Passchendaele also demonstrated another ongoing problem – the persistence with infantry charges in the face of machine guns and artillery. There is evidence that such patterns of charges continued to occur during 1917, as shown in this famous painting of an actual attack in late 1917.
The helmet design used by NZ troops was a further area where deaths might have been prevented. The “Brodie helmet” used did not have such good protection for the back of the head and the neck compared to the German helmet (the stahlhelm). Also the US version of the Brodie was stronger than the UK version used by New Zealanders [7]. The British soldier George Coppard also described his “tests” on “dud” Brodie helmets, presumably made of inadequate steel [8].

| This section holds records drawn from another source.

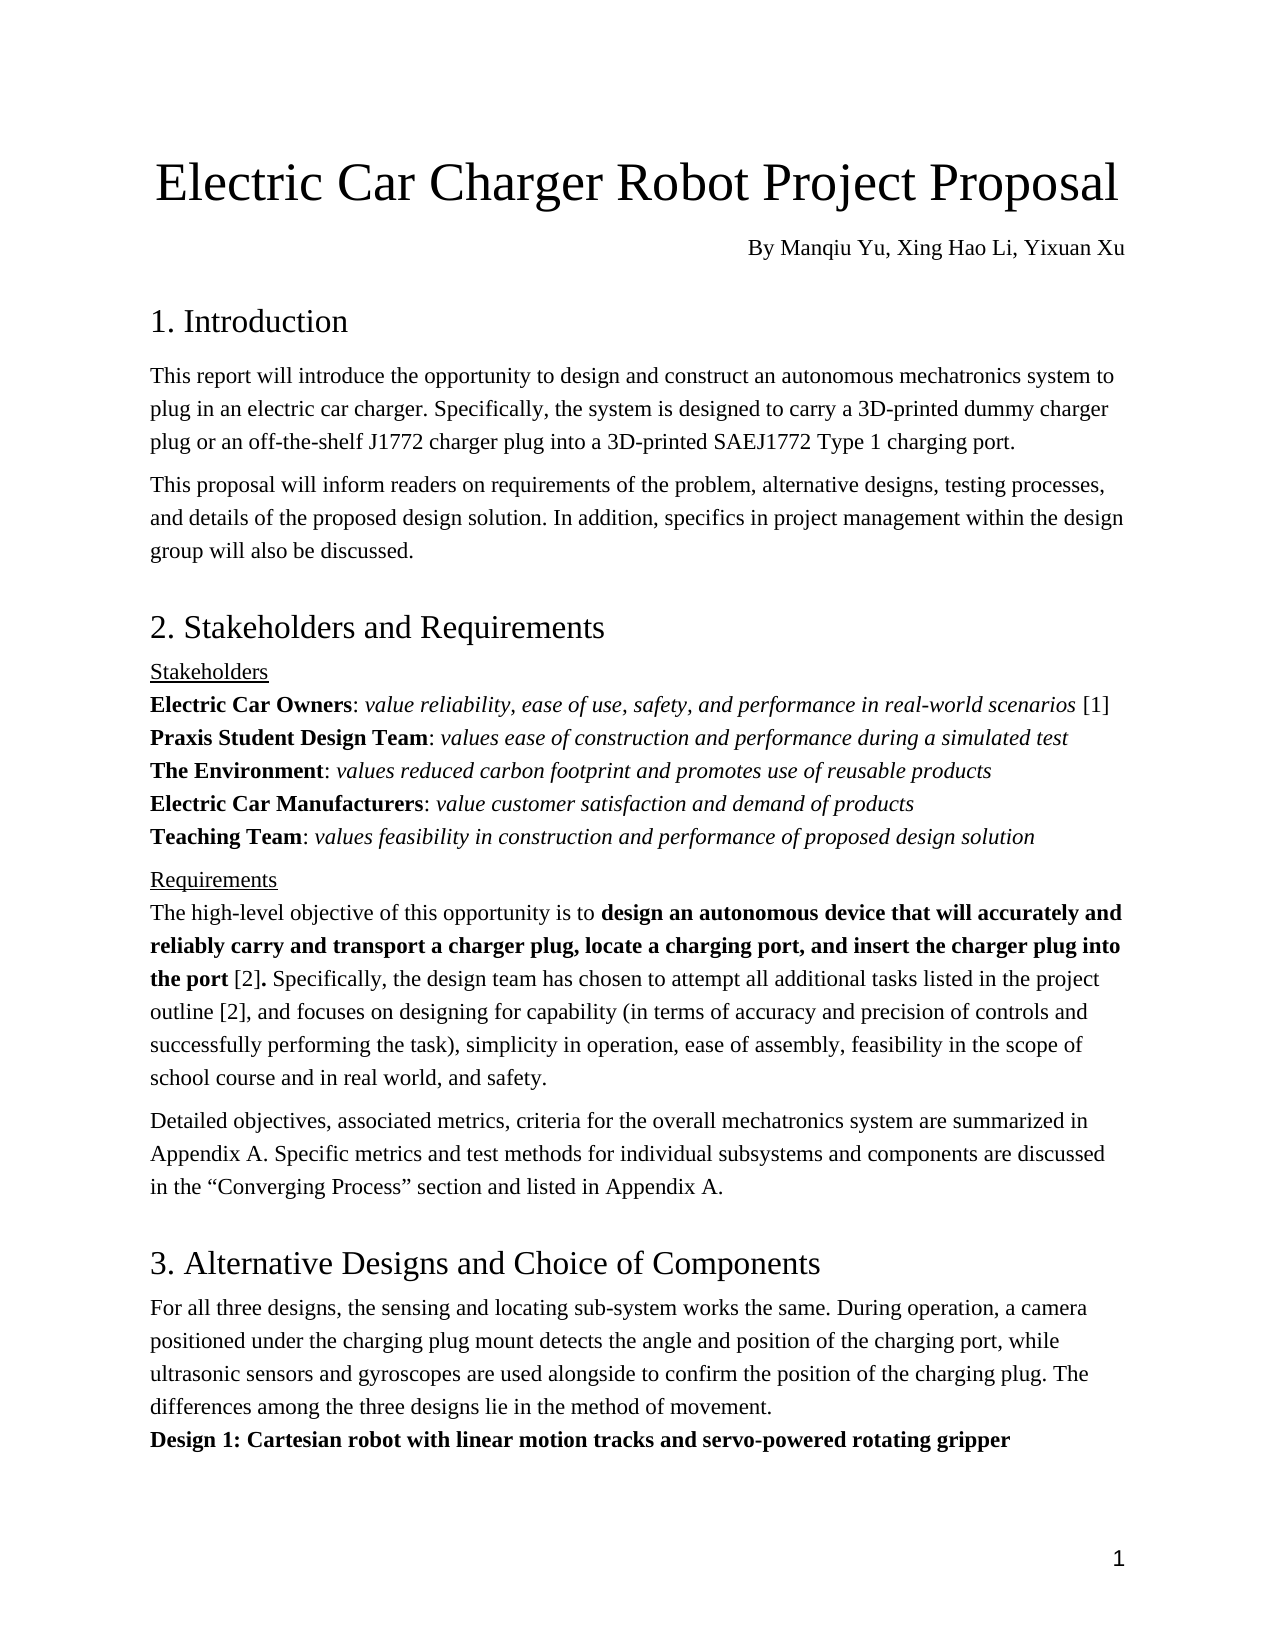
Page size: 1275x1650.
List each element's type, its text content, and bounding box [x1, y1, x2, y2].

text The high-level objective of this opportunity is to design an autonomous device that will accurately and reliably carry and transport a charger plug, locate a charging port, and insert the charger plug into the port [2]. Specifically, the design team has chosen to attempt all additional tasks listed in the project outline [2], and focuses on designing for capability (in terms of accuracy and precision of controls and successfully performing the task), simplicity in operation, ease of assembly, feasibility in the scope of school course and in real world, and safety. [150, 899, 1125, 1090]
text The Environment: values reduced carbon footprint and promotes use of reusable products [150, 757, 1125, 783]
text Stakeholders [150, 658, 1125, 685]
text Requirements [150, 866, 1125, 893]
text Electric Car Manufacturers: value customer satisfaction and demand of products [150, 790, 1125, 816]
text Design 1: Cartesian robot with linear motion tracks and servo-powered rotating gripper [150, 1426, 1125, 1452]
subtitle 3. Alternative Designs and Choice of Components [150, 1243, 1125, 1282]
text Teaching Team: values feasibility in construction and performance of proposed design solution [150, 823, 1125, 849]
title Electric Car Charger Robot Project Proposal [150, 150, 1125, 212]
text This report will introduce the opportunity to design and construct an autonomous mechatronics system to plug in an electric car charger. Specifically, the system is designed to carry a 3D-printed dummy charger plug or an off-the-shelf J1772 charger plug into a 3D-printed SAEJ1772 Type 1 charging port. [150, 362, 1125, 454]
text Detailed objectives, associated metrics, criteria for the overall mechatronics system are summarized in Appendix A. Specific metrics and test methods for individual subsystems and components are discussed in the “Converging Process” section and listed in Appendix A. [150, 1107, 1125, 1199]
subtitle 2. Stakeholders and Requirements [150, 608, 1125, 646]
text Praxis Student Design Team: values ease of construction and performance during a simulated test [150, 724, 1125, 751]
text This proposal will inform readers on requirements of the problem, alternative designs, testing processes, and details of the proposed design solution. In addition, specifics in project management within the design group will also be discussed. [150, 471, 1125, 563]
text For all three designs, the sensing and locating sub-system works the same. During operation, a camera positioned under the charging plug mount detects the angle and position of the charging port, while ultrasonic sensors and gyroscopes are used alongside to confirm the position of the charging plug. The differences among the three designs lie in the method of movement. [150, 1294, 1125, 1419]
subtitle 1. Introduction [150, 302, 1125, 340]
text By Manqiu Yu, Xing Hao Li, Yixuan Xu [150, 234, 1125, 260]
text Electric Car Owners: value reliability, ease of use, safety, and performance in real-world scenarios [1] [150, 691, 1125, 718]
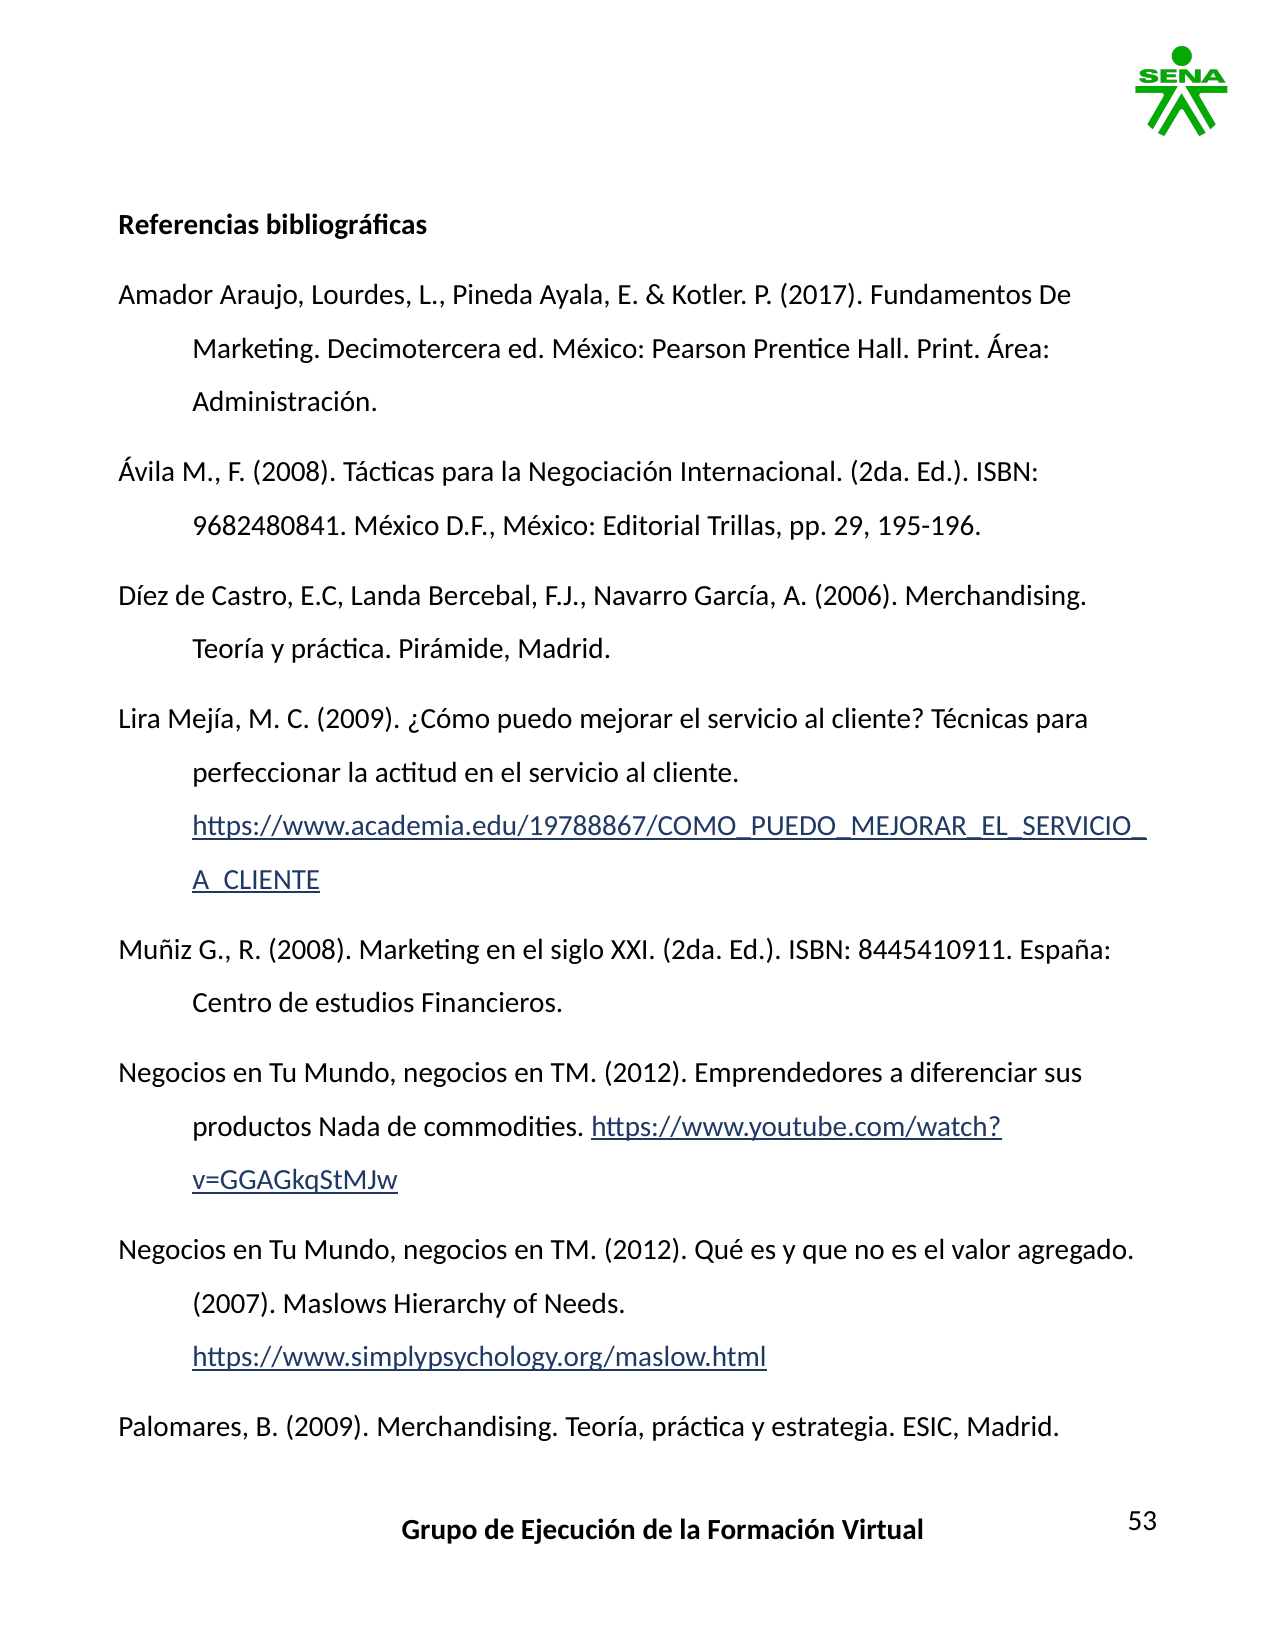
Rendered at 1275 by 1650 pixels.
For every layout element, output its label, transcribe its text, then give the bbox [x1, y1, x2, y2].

text Ávila M., F. (2008). Tácticas para la Negociación Internacional. (2da. Ed.). ISBN: 9682480841. México D.F., México: Editorial Trillas, pp. 29, 195-196. [118, 453, 1157, 542]
text Negocios en Tu Mundo, negocios en TM. (2012). Emprendedores a diferenciar sus productos Nada de commodities. https://www.youtube.com/watch?v=GGAGkqStMJw [118, 1054, 1157, 1197]
text Lira Mejía, M. C. (2009). ¿Cómo puedo mejorar el servicio al cliente? Técnicas para perfeccionar la actitud en el servicio al cliente. https://www.academia.edu/19788867/COMO_PUEDO_MEJORAR_EL_SERVICIO_A_CLIENTE [118, 701, 1157, 896]
text Díez de Castro, E.C, Landa Bercebal, F.J., Navarro García, A. (2006). Merchandising. Teoría y práctica. Pirámide, Madrid. [118, 577, 1157, 666]
text Muñiz G., R. (2008). Marketing en el siglo XXI. (2da. Ed.). ISBN: 8445410911. España: Centro de estudios Financieros. [118, 931, 1157, 1020]
picture [1135, 46, 1228, 136]
text Negocios en Tu Mundo, negocios en TM. (2012). Qué es y que no es el valor agregado. (2007). Maslows Hierarchy of Needs. https://www.simplypsychology.org/maslow.html [118, 1231, 1157, 1374]
text Referencias bibliográficas [118, 206, 1157, 242]
text Palomares, B. (2009). Merchandising. Teoría, práctica y estrategia. ESIC, Madrid. [118, 1408, 1157, 1444]
text Amador Araujo, Lourdes, L., Pineda Ayala, E. & Kotler. P. (2017). Fundamentos De Marketing. Decimotercera ed. México: Pearson Prentice Hall. Print. Área: Administración. [118, 276, 1157, 419]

Some of the disease deaths in 1917 might have been prevented if more attention was paid to the living conditions for the troops. Reduced crowding in training camps, on troop ships and in accommodation behind the front lines, might have reduced deaths from pneumonia, meningitis, tuberculosis, and measles. Crowding and poor living conditions was also a likely factor in disease deaths earlier in the war at the military camp in Trentham, Upper Hutt in 1915 [9,10]. Also crowding has been implicated in the high mortality from a pandemic influenza outbreak on a NZ troopship in the last year of the war, 1918 [11].
In summary, 1917 was the worst year of the First World War from a NZ loss of life perspective. Yet this burden of death could well have been less if particular failures had been avoided in such domains as: military leadership, helmet design and crowded living conditions.